La implicación de Felipe VI en la crisis ha sido importante, y muy simbólica. Sin interferir en las competencias del ejecutivo, Casa Real difundió el 1 de agosto una carta donde el Rey mostró su "preocupación e indignación" por la entrada masiva. Y cinco días después, recibió a Juan Jesús Vivas en el Palacio de Marivent, donde viene pasando las vacaciones de verano. Le recalcó al presidente ceutí el "compromiso" de acudir a Ceuta cuando fuese posible. Lo traslado Vivas tras su reunión: "El Rey está comprometido con su visita a Ceuta, es un compromiso que ha adquirido y lo hará, porque el Rey cumple con su palabra; lo que no le puedo decir es cuándo".

El Gobierno evita un gesto con el Rey

La presencia del Rey no es de obligado cumplimiento según recoge la legislación que regula el Consejo de Seguridad Nacional [Ley 36/2015, de Seguridad Nacional, y en el Real Decreto 1/2024], pero el Gobierno pierde una oportunidad de mostrar el compromiso con el papel de la monarquía en esta crisis con Ceuta que de fondo también lo es con Marruecos, pese a esos sondeos publicados. En el Ejecutivo, en todo caso, son conscientes del resquemor que podría generar a Marruecos una implicación más abierta del Rey en esta crisis. Sobre todo tras la presencia de Juan Carlos I y doña Sofía en Ceuta tras la crisis de 2007.

El Rey ha presidido las reuniones extraordinarias siempre que ha habido un hecho excepcional como el coronavirus, la invasión rusa de Ucrania o el apagón del año pasado

El Consejo lo integran cotidianamente el presidente del Gobierno, sus vicepresidentes, los ministros, el jefe del Estado Mayor de la Defensa, el secretario de Estado de seguridad, el director del Centro Nacional de Inteligencia (CNI) y otros perfiles como el director del Gabinete de la Presidencia o el secretario de Estado de Exteriores. Se incorpora el director del Departamento de Seguridad Nacional, y la asistencia es ampliable a cargos autonómicos, locales u otras personalidades si se requiere.

Respecto al Rey, la normativa no obliga a la convocatoria del jefe del Estado en la cotidianidad. El artículo 21.2 de la Ley de Seguridad Nacional sí establece el criterio de que deberá ser informado al menos una vez al año de esos encuentros a propuesta del presidente. La legislación, en todo caso, sí que contempla que si se le invita y asiste, sea Felipe VI quien presida la sesión automáticamente. De hecho, la última asistencia y presidencia del monarca aconteció en un momento clave de excepcionalidad: tras el apagón del 28 de abril de 2025. Desde entonces se han celebrado otras siete sesiones sin su presencia, todas ordinarias excepto las tres posteriores que se efectuaron en dos sesiones del día 29 de abril y otra del día 30. Al menos son sesiones de las que se han informado, aunque pueden haber acontecido otras que no se hayan hecho públicas.

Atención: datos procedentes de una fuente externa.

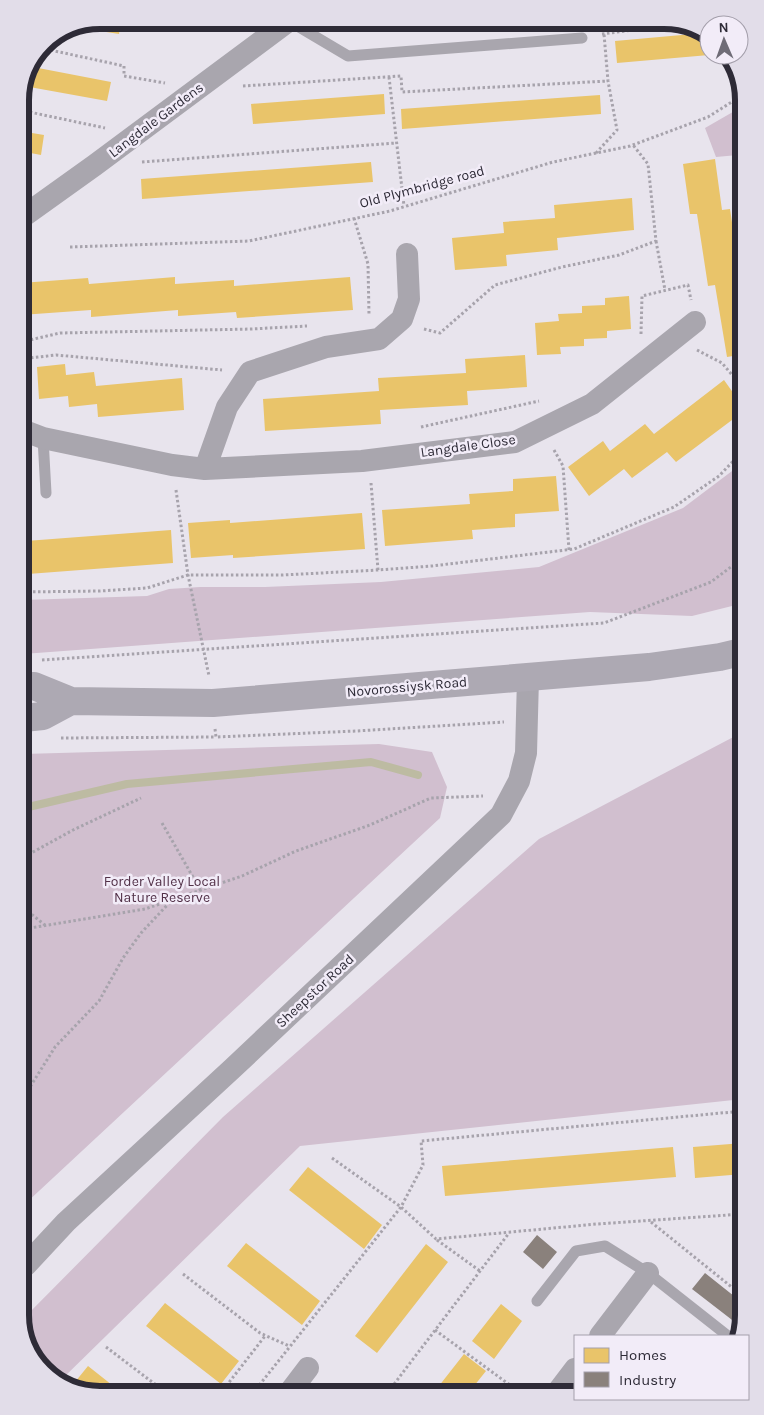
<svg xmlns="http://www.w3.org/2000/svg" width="764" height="1415" font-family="Karla,sans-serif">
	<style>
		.green { fill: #d1bfcf }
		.homes { fill: #e9c46a }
		.industry { fill: #8a817c }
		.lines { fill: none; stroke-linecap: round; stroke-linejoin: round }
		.stream { stroke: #bdbba2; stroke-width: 8 }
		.path { stroke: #a7a3ac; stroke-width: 3; stroke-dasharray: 2.5 2.5; stroke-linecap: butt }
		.service { stroke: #a9a6ae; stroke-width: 11 }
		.minor { stroke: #a9a6ae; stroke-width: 22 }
		.secondary { stroke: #ada9b3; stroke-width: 28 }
		.labels { text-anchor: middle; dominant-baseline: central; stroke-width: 5; stroke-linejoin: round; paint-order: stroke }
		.street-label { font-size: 14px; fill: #2e2b37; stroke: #f2ecf8 }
		.park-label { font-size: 14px; fill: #523148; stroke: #f2ecf8 }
		.rim { fill: none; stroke: #2e2b37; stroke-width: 6 }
	</style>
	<rect width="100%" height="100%" fill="#e8e4ed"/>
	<path class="green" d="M738 109V155L716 157 705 128Z
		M740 465V604L692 616 590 612 23 654V600L147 596 169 589 200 587H265L381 582 539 567 683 508Z
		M741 733 743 1099 300 1146 58 1383 55 1381 26 1346V1316L223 1117 539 839Z
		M379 744 432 752 447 787 440 818 25 1204 23 754Z"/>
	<path class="homes" d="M99 20H121L119 34 81 28Z
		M704 33 709 35V55L617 63 615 41Z
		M33 67 111 82 107 101 24 86Z
		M384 94 385 114 253 124 251 104Z
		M600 95 601 114 402 129 401 109Z
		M20 131 44 135 41 155 20 151Z
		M715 159 722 210 730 209 739 269V355L727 357 715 285 708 286 697 214H690L683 164Z
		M371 162 373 182 142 199 141 179Z
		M632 198 634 230 557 238 558 250 506 255 507 266 455 270 452 238 504 233 503 222 555 218 554 205Z
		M175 277V284L234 280V286L350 277 353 310 237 318 236 312 178 316V310L91 317V310L21 315V283L88 278 89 284Z
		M629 296 631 329 607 331V338L584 339V346L560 347 561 354 537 355 535 323 559 321 558 314 582 313V306L605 305V298Z
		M525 355 527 387 467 391 468 405 380 410 381 424 265 431 263 399 379 391 378 378 466 373 465 359Z
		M65 364 66 375 94 372 96 386 182 378 184 410 98 417 97 404 69 407 68 396 39 399 37 367Z
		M724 380 739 401 740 414 676 462 667 452 632 478 624 469 589 496 568 467 603 441 610 451 645 424 654 434Z
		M556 476 559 511 515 514V527L472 530 473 539 385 546 382 510 470 504 469 494 513 491V479Z
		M362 513 365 549 233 558V555L191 558 188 523 230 520V523Z
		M171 530 173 563 28 574 26 541Z
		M743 1143V1174L695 1178 693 1147Z
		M673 1147 676 1177 445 1196 442 1166Z
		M308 1167 382 1225 364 1249 289 1190Z
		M246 1243 320 1301 302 1325 227 1266Z
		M426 1244 448 1262 377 1353 355 1336Z
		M165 1303 239 1361 221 1384 146 1326Z
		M501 1304 522 1321 494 1359 472 1341Z
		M464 1354 486 1371 470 1391H435Z
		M88 1366 107 1381 124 1395H94L71 1387Z"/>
	<path class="industry" d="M537 1235 557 1252 543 1269 523 1252Z
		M705 1273 744 1304V1313L736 1323 692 1289Z"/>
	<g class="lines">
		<path class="stream" d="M24 808 127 784 371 762 418 775"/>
		<path class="path" d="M235 20 247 22
			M602 34 681 24
			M41 48 124 66V76L165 83
			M389 77 404 206
			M243 86 401 76 402 92 608 81
			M20 110 105 128
			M596 153 617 130 608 81 604 34
			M142 162 396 143
			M354 218 368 264 369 315
			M656 241 665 290
			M70 247 249 241 390 211 553 162 630 146 708 117 738 98
			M424 329 440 333 495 285 562 267 619 255 656 241 648 164 633 145
			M641 334 642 296 688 285 691 300
			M21 342 60 333 251 329 307 326
			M697 350 722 363 739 383
			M21 359 56 355 222 370
			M421 427 539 401
			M554 450 563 466 569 550
			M371 483 378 570
			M176 490 188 575 209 676
			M23 592 100 591 147 588 188 575H283L378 570 432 566 574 549 674 507 719 476 740 454
			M42 660 604 623 711 582 740 560
			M215 729 216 737 356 731 504 722
			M61 738 216 737
			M162 823 201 891
			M24 857 73 830 141 798
			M24 908 46 926
			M24 929 145 909 242 876 296 851 370 825 431 798 483 796
			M25 1095 55 1047 99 1001 123 958 141 933 171 901
			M332 1158 401 1207 436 1239 597 1224 743 1214
			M651 1222 744 1297
			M437 1240 480 1271
			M183 1274 260 1333 289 1346
			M435 1330 518 1391
			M106 1347 168 1394
			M388 1392 509 1233
			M253 1393 401 1207 423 1165 421 1141 743 1111
			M220 1394 265 1336"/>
		<path class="service" d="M289 21 348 56 582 38
			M43 438 46 493
			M537 1301 576 1251 605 1246 648 1273 728 1336"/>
		<path class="minor" d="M21 218 95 165 290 20
			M22 430 43 438 172 465 205 469 362 461 515 442 592 404 695 322
			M205 469 227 407 250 372 326 347 379 339 402 319 409 299 407 254
			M26 1265 66 1222 233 1068 501 815 519 781 526 753 528 678
			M600 1336 648 1273
			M559 1390 575 1369
			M289 1393 308 1368"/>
		<path class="secondary" d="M23 686H34L71 701 213 703 649 667 720 657 741 652
			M23 718 43 716 71 701"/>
	</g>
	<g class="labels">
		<g class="street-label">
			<text transform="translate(156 120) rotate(-37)">Langdale Gardens</text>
			<text transform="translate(422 187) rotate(-15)">Old Plymbridge road</text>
			<text transform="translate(468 446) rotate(-8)">Langdale Close</text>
			<text transform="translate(407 687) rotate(-5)">Novorossiysk Road</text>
			<text transform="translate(315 991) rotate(-43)">Sheepstor Road</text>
		</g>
		<g class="park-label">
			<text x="162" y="881">Forder Valley Local<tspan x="162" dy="16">Nature Reserve</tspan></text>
		</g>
	</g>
	<path d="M0 0H764V1415H0ZM100 29H664A71 71 0 0 1 735 100V1315A71 71 0 0 1 664 1386H100A71 71 0 0 1 29 1315V100A71 71 0 0 1 100 29Z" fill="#e2dde9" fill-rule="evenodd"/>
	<path class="rim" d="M100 29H664A71 71 0 0 1 735 100V1315A71 71 0 0 1 664 1386H100A71 71 0 0 1 29 1315V100A71 71 0 0 1 100 29Z"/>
	<rect x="574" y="1335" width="175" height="65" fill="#f2ecf8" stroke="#a49fab"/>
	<rect x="584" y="1348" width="25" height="15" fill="#e9c46a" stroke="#a49fab"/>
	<text x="619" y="1360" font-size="15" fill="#2e2b37">Homes</text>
	<rect x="584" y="1372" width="25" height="15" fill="#8a817c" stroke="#a49fab"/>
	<text x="619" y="1385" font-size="15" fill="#2e2b37">Industry</text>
	<g transform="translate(724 40) rotate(358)"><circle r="24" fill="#f2ecf8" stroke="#a49fab"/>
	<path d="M0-4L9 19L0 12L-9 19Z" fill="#6f6c77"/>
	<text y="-8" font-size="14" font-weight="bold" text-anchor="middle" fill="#2e2b37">N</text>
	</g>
</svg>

Contrasta esta ausencia de invitación, en todo caso, si se atienden a otras situaciones de excepcionalidad como fueron los encuentros extraordinarios por la crisis sanitaria del COVID-19 en junio de 2020 o tras la invasión rusa de Ucrania en febrero de 2022.

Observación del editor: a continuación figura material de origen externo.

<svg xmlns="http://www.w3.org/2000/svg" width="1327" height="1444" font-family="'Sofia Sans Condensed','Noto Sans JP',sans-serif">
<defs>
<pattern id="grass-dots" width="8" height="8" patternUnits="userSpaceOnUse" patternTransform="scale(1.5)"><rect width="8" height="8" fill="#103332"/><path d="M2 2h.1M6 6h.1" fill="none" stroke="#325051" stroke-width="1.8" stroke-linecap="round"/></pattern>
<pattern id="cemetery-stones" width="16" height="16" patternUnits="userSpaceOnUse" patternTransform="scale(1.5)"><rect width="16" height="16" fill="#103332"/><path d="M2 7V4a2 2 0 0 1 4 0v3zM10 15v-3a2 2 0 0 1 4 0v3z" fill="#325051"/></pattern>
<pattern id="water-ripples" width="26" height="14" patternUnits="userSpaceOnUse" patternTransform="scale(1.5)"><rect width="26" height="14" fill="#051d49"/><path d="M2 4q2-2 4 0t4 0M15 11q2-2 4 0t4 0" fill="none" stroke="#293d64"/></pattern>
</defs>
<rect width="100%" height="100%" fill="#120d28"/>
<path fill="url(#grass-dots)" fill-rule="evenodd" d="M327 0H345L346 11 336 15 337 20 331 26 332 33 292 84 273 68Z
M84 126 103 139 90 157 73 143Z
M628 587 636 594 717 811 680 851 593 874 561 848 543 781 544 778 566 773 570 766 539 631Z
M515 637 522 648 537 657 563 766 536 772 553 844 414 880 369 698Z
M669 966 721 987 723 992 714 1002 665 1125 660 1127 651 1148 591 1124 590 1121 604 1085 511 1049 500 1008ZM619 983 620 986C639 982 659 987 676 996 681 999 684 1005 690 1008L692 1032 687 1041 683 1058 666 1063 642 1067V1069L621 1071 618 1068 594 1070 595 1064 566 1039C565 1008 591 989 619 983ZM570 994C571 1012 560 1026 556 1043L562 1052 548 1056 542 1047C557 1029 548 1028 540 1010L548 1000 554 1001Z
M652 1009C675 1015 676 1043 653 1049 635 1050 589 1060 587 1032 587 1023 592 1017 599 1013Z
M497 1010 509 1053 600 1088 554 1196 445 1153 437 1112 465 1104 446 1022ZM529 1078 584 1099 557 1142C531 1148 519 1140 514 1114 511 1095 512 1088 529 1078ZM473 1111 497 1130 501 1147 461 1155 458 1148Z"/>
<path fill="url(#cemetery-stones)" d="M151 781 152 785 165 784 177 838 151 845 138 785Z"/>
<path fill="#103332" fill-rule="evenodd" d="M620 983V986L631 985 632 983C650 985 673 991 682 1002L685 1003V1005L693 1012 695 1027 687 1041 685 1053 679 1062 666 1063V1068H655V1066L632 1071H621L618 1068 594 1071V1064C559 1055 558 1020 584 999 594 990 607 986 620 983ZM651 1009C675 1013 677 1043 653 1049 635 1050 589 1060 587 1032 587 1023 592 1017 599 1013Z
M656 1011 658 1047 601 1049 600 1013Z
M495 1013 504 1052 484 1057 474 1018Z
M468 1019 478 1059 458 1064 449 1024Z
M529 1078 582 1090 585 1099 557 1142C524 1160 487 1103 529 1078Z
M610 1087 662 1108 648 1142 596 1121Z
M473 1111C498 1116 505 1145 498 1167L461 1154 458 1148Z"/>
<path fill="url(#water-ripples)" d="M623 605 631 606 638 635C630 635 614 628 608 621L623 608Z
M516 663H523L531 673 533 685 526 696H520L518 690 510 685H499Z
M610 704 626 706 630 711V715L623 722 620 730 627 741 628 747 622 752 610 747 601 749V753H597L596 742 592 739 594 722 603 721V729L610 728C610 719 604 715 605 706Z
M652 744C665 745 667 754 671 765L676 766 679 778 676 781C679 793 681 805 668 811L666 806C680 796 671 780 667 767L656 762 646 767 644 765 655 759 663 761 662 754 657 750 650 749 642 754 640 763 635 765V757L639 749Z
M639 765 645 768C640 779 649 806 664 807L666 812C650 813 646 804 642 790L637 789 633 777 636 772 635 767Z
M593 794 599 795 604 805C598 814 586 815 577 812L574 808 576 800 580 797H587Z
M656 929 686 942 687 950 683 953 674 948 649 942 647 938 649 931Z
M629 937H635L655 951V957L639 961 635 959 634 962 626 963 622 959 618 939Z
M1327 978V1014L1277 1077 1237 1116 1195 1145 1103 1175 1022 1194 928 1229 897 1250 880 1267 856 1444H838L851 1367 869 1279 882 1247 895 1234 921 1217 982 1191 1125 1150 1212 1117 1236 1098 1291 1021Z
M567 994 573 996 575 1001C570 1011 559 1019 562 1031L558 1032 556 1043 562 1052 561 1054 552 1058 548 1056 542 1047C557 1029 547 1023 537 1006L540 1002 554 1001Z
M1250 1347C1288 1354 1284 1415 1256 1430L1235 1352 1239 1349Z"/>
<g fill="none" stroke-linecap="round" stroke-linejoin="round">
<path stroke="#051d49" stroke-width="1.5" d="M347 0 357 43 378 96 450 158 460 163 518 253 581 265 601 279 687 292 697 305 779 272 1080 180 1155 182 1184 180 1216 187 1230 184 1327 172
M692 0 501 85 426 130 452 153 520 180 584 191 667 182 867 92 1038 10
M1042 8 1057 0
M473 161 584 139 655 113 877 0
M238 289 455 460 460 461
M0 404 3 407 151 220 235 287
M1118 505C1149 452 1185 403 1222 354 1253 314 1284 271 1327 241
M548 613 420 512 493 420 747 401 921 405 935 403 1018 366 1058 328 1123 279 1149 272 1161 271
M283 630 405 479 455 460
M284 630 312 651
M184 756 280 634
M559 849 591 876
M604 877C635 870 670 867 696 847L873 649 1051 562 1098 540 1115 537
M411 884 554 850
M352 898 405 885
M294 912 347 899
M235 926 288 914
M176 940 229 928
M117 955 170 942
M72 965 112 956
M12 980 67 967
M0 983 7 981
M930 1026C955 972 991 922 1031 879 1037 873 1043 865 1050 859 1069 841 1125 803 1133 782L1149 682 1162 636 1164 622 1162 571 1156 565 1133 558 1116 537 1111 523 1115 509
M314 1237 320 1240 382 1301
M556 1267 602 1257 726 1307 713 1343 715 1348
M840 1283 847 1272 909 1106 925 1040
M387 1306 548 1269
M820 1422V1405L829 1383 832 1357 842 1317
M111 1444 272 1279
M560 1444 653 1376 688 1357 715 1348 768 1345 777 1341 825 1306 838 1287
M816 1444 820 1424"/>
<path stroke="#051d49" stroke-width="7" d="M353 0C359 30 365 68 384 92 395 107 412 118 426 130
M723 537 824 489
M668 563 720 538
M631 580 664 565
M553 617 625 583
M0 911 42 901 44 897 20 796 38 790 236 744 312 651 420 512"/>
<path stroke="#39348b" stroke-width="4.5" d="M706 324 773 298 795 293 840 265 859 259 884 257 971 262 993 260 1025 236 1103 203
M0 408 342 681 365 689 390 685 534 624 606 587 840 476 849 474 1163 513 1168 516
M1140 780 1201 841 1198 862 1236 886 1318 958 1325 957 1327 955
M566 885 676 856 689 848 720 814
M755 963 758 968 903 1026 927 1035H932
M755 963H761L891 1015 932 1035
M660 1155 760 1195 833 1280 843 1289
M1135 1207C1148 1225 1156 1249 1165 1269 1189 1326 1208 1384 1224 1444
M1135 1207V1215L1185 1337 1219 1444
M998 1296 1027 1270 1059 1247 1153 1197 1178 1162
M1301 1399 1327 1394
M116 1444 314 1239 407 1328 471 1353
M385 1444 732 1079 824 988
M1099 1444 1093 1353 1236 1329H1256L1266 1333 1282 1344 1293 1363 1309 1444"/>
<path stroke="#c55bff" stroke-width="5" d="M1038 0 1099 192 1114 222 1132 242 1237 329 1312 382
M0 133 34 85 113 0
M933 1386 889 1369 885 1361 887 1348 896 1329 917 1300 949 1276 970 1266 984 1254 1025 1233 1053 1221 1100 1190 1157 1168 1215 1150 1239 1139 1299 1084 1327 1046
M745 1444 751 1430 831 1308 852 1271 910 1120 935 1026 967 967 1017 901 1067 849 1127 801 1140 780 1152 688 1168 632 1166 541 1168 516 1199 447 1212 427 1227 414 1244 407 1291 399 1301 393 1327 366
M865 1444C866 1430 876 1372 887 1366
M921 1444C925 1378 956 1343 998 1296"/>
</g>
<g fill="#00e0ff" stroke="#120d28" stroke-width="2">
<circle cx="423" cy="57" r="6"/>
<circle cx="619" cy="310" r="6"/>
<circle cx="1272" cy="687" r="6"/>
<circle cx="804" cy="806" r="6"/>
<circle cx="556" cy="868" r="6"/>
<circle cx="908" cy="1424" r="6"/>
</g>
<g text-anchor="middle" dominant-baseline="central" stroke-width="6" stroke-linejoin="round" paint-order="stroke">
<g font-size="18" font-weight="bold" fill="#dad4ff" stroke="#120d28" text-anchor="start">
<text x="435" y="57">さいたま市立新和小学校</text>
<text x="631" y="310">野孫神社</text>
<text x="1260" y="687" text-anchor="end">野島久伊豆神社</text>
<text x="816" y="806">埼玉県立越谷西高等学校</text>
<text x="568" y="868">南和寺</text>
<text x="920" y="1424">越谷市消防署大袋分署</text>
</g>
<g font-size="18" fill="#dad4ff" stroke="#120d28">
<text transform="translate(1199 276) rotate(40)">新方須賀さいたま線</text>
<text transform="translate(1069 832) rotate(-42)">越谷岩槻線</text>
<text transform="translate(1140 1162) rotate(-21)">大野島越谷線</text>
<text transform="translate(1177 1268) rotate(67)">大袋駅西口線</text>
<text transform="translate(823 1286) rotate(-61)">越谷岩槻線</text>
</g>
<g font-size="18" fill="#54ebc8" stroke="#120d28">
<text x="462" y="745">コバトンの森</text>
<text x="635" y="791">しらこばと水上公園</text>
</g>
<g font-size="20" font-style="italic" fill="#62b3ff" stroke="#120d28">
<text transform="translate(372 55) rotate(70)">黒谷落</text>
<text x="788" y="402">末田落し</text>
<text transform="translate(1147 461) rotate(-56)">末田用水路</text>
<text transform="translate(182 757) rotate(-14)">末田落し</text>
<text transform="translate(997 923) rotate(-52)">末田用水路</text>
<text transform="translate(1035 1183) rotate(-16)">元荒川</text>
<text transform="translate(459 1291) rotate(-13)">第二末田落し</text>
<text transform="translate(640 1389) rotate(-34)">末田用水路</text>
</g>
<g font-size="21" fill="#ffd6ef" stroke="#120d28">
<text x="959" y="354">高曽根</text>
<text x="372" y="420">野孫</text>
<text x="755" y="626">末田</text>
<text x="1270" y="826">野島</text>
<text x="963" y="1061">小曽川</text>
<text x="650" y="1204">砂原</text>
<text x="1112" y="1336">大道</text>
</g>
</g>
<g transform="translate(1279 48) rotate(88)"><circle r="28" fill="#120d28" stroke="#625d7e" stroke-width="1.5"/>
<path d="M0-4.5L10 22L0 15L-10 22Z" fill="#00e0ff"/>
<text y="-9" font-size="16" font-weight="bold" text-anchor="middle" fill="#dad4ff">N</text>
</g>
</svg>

El mando único llega 26 días después

El Consejo de Seguridad Nacional se citará en Moncloa 26 días después del inicio de la crisis y dará cumplimiento a una de las reclamaciones clave del Gobierno local de Ceuta pero también del PP, el partido de Vivas. Ahora Torres coordinará a todas las administraciones públicas implicadas en la crisis y todo pasará por él y el Comité Especializado que le asesora.

Este estará compuesto por Vivas, el delegado del Gobierno en la ciudad, Miguel Ángel Pérez Triano, los ministros implicados en la gestión, desde Margarita Robles en Defensa, pasando por Fernando Grande-Marlaska, de Interior, José Manuel Albares de Exteriores o Elma Saiz de Migraciones y Sira Rego de Juventud e Infancia. También Mónica García, de Sanidad. Se unirán representantes del CNI y asesores de Seguridad Nacional.

La posición del Ejecutivo es la de que a partir de ahora la toma de decisiones será más ágil, entre otras para la puesta en marcha de recursos humanos y materiales. Entre otra de las promesas del Gobierno está la de una ampliación extraordinaria del Plan de Desarrollo Integran Socioeconómico de Ceuta de 2022, que ya ha destinado 180 millones de euros.